When Manali started using Clarity, she realized that a lot of users were abandoning the page before reaching the bottom, which has important information about the recipe. After replaying sessions of users who abandoned her blog, she noticed that users who were only interested in the recipe, which is at the bottom, scrolled through the long post and gave up midway and abandoned the page. To fix this, she added a “Jump to recipe” button at the top of the page and flighted the change.
With the new button added, she was able to see users utilizing the new button and getting directly to the content they cared about. Abandonment for these pages went down significantly, indicating an improvement in user satisfaction and retention. Interestingly, many users now utilize the “Jump to Recipe” button to then scroll back up to read the larger story afterwards.
Can I use Clarity on my site?
Clarity works on any HTML webpage (desktop or mobile) after adding a small piece of JavaScript to the website. As soon as the script is added, Clarity receives your site’s data and you can start using Clarity.
The JavaScript code listens to browser events and instruments layout changes, network requests and user interactions. That data is then uploaded and stored in the Clarity server running on Microsoft Azure.
How do I get started?
Sign up at the Clarity website using your Microsoft Account! (In case you don’t have one, you can sign-up here.)

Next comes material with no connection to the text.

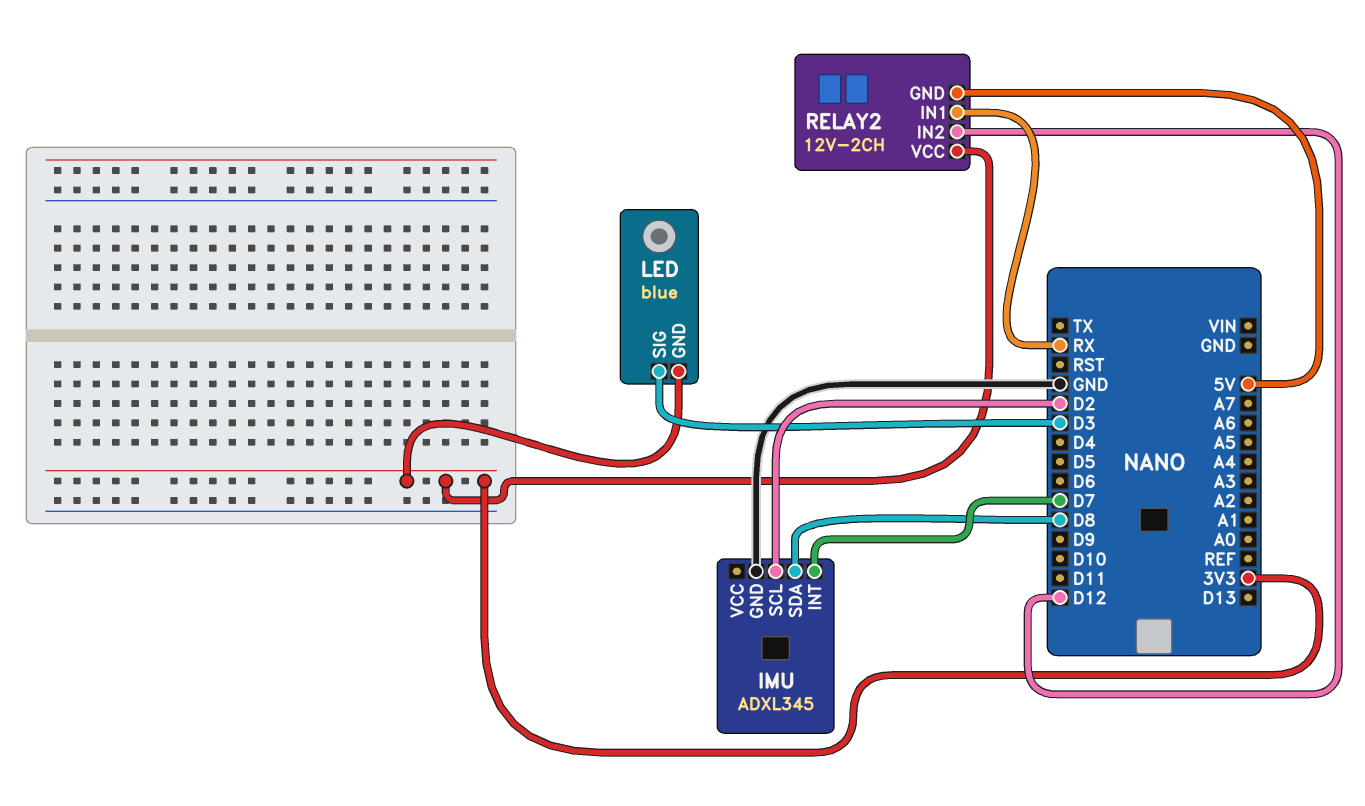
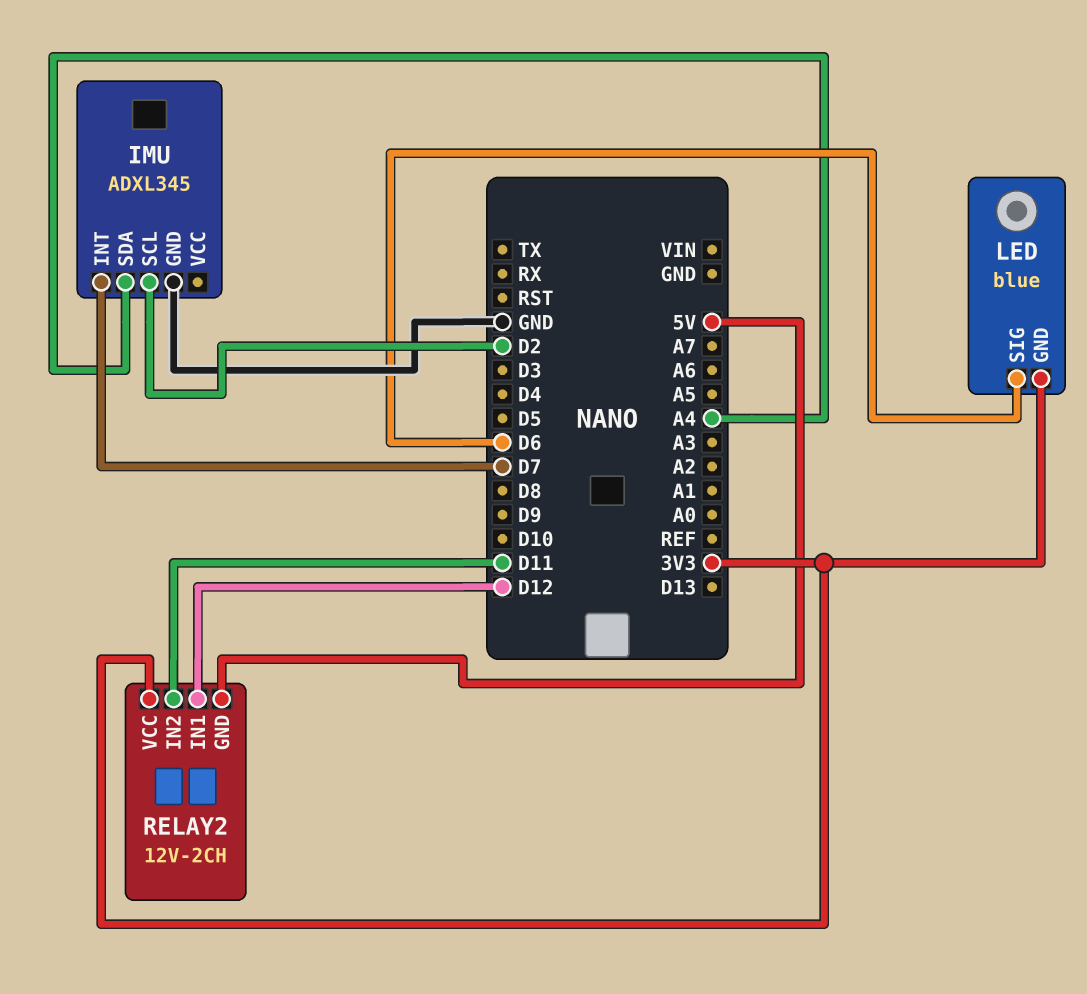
IMU pin SDA: D8 -> A4
LED pin SIG: D3 -> D6
RELAY2 pin IN1: RX -> D12
RELAY2 pin IN2: D12 -> D11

When you create a new project, it will be added to the waitlist. A notification will be sent when your project is approved for onboarding and you can login to Clarity to retrieve the uniquely generated JS code for your project. Once you have added the code to your website, you can use Clarity dashboard to start replaying user sessions and gain insights.
Please reach out to ClarityMS@microsoft.com if you have any questions.
Contributing to Clarity
The Clarity team has also open sourced the JavaScript library which instruments pages to help understand user behavior on websites on GitHub . As Clarity is in active development with continuous improvements, join our community and contribute. Getting started is easy, just visit GitHub and read through our README.
What’s next?
Here are some of the exciting new feature the Clarity team is brewing up:
- Interesting sessions are automatically bubbled up based on Clarity’s AI and machine learning capabilities to help web developers review user sessions with abnormal click or scroll behavior, session length, JavaScript errors and more. Web developers can spend less time and gain more insight into their users focusing on the sessions that Clarity marks as most relevant.
- Related sessions are a grouping of similar sessions that are recommended based a single session. This feature allows web developers to quickly understand the scope of a specific user behavior and find other occurrences for the same user as well as other users.
- Heatmaps provide a view into user behavior at an aggregate level through click/touch and scroll heatmaps. Click/touch heatmap provides distribution of user interactions across a webpage. Scroll heatmaps provide how far users scroll on your webpage.